Como virou tendência destacar apenas um breve recorte na vida de qualquer cinebiografado, o docudrama Hebe - A Estrela do Brasil, dirigido por Maurício Faria, a partir do roteiro de Carolina Kotscho, traz somente fatos ocorridos nos anos 1980, quando Hebe, com 40 anos de carreira, comprou briga contra a censura, os políticos corruptos, a igreja, os produtores e a televisão, para que tivesse a liberdade de falar o que pensasse e apresentar em seu programa, sempre ao vivo, quem ela quisesse, inclusive transgêneros, como Roberta Close. Nesse período de abertura censurada, ao sentir-se amordaçada e enquadrada em movimentos partidários, já que falava também dos menos favorecidos, clamou: A Hebe não é de direita! A Hebe não é de esquerda! A Hebe é direta!
Além dos atropelos da célebre apresentadora na frente e atrás das câmeras, na televisão, Hebe - A Estrela do Brasil expõe parcialmente um lado menos conhecido de Hebe Camargo (Andréa Beltrão, magnífica): a vida em família, onde o relacionamento harmonioso com o filho Marcelo (Carlos Horowicz) contrasta com a relação conturbada com o abusivo e ciumento marido Lélio (Marco Ricca). Também é tocante o registro sutil da sua solidão, nos bastidores dos holofotes, e a escassa vida social em meio a tanto luxo.

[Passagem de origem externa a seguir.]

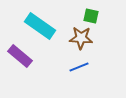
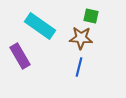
purple rectangle: rotated 20 degrees clockwise
blue line: rotated 54 degrees counterclockwise
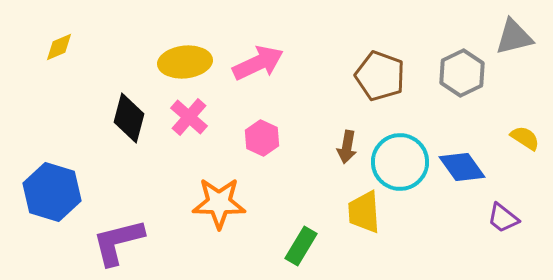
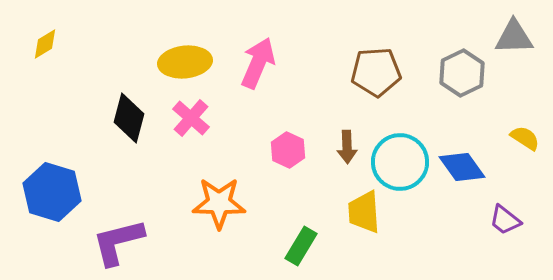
gray triangle: rotated 12 degrees clockwise
yellow diamond: moved 14 px left, 3 px up; rotated 8 degrees counterclockwise
pink arrow: rotated 42 degrees counterclockwise
brown pentagon: moved 4 px left, 4 px up; rotated 24 degrees counterclockwise
pink cross: moved 2 px right, 1 px down
pink hexagon: moved 26 px right, 12 px down
brown arrow: rotated 12 degrees counterclockwise
purple trapezoid: moved 2 px right, 2 px down
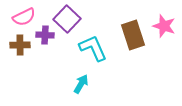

Hebe - A Estrela do Brasil não é um filme hilário, mas tem lá seus breves momentos de humor, num enredo por vezes pesado. A reconstituição de época é excelente. A montagem é ágil e os recortes fotográficos, com Hebe de costas, é genial. O elenco, assim como Andréa Beltrão, não imita, mas interpreta (por exemplo, Roberto Carlos ou Silvio Santos), o que valoriza a personificação. Uma vez que a Globo é a produtora, há que se louvar a liberdade aparentemente incontida das críticas de Hebe a ela e da citação dos canais Bandeirantes e SBT, palcos dos famosos programas. Se bem que não podia ser diferente se o que se busca e dar veracidade ao relato.

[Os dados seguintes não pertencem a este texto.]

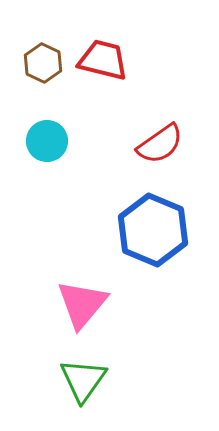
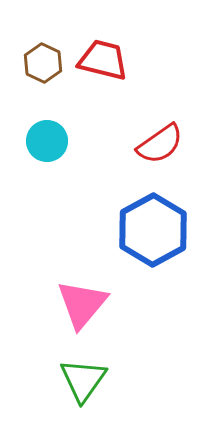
blue hexagon: rotated 8 degrees clockwise
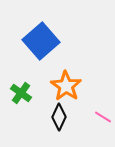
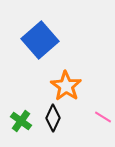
blue square: moved 1 px left, 1 px up
green cross: moved 28 px down
black diamond: moved 6 px left, 1 px down
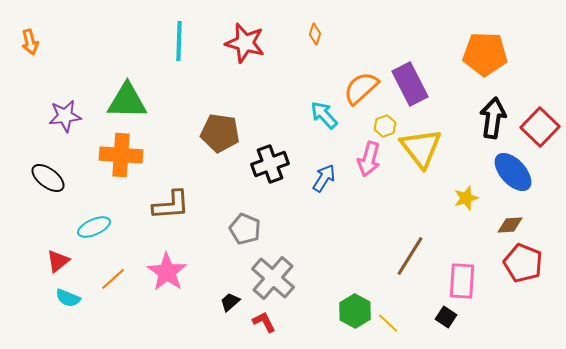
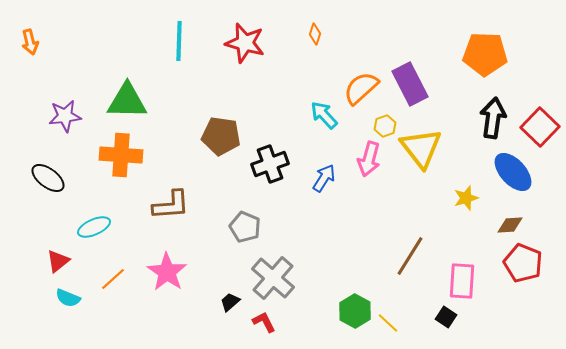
brown pentagon: moved 1 px right, 3 px down
gray pentagon: moved 2 px up
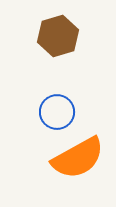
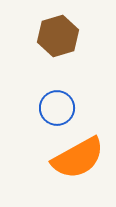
blue circle: moved 4 px up
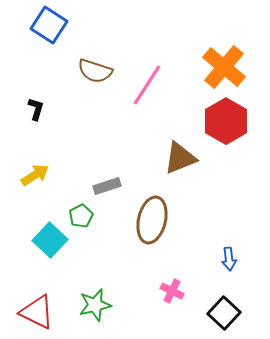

Enfim, esta pode não ser aquela cinebiografia ampla, geral e irrestrita, recheada de divertidas fofocas, que todo fã espera dos seus ídolos, mas vale pelo registro de seus dias mais emblemáticos, quando finalmente Hebe vence a hipocrisia política, religiosa e televisiva e conquista definitivamente o seu direito de dar voz a quem bem entendesse. O que não quer dizer que nas décadas seguintes sua vida tenha sido um mar de flores perfumadas.